## EXERCISE INPUTS
================================

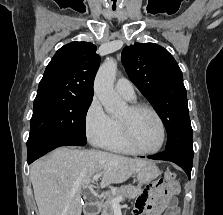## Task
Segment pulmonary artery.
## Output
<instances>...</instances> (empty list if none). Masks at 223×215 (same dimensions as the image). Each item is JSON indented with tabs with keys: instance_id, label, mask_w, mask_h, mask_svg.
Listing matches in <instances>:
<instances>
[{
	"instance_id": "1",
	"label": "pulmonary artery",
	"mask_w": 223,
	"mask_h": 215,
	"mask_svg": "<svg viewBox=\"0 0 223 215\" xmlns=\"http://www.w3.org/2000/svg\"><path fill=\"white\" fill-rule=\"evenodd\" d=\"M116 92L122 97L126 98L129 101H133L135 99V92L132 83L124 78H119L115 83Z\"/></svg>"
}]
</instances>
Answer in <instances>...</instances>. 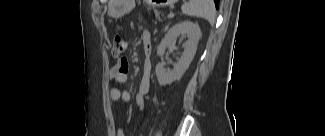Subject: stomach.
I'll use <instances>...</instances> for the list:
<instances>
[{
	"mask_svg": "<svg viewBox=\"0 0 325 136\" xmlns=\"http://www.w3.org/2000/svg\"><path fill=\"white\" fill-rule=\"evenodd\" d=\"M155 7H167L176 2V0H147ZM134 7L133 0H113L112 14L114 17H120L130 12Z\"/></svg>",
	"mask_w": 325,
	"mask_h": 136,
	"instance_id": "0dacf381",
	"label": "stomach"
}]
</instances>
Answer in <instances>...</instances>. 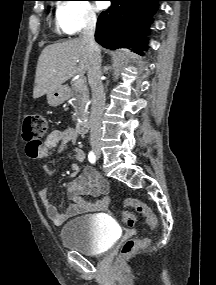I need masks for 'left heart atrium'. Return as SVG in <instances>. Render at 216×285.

================================

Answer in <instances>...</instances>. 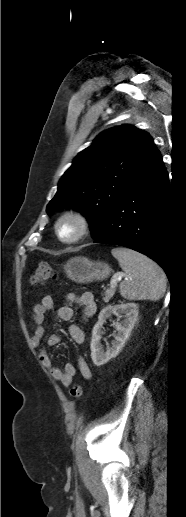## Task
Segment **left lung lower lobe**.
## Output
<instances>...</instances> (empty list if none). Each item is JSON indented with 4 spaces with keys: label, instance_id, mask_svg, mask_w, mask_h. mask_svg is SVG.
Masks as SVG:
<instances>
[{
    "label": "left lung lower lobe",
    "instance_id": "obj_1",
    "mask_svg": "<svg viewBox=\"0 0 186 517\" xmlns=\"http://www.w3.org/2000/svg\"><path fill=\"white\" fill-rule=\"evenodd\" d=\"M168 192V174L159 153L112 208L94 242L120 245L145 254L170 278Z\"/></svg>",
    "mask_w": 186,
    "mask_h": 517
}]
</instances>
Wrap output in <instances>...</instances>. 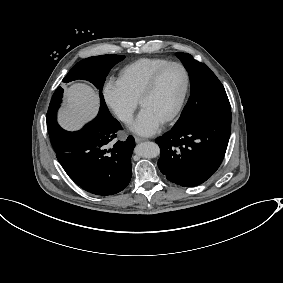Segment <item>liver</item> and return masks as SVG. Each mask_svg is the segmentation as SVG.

================================

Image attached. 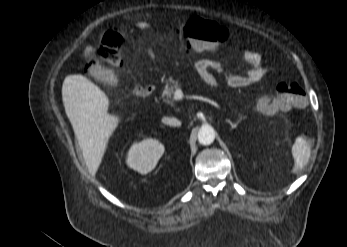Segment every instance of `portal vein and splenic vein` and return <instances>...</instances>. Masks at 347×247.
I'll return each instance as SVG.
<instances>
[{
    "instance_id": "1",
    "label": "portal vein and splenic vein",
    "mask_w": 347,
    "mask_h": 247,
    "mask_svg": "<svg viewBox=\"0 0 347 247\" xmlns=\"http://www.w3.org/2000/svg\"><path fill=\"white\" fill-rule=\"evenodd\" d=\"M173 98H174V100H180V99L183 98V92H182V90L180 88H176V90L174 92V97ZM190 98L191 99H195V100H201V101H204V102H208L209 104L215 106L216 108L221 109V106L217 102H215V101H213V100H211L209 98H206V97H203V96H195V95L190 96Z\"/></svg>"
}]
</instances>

================================

## PROMPT
How many lines in the entries above contain the string "label"? Case counts; reply with the number alone.

## ANSWER FOR THIS EXERCISE
6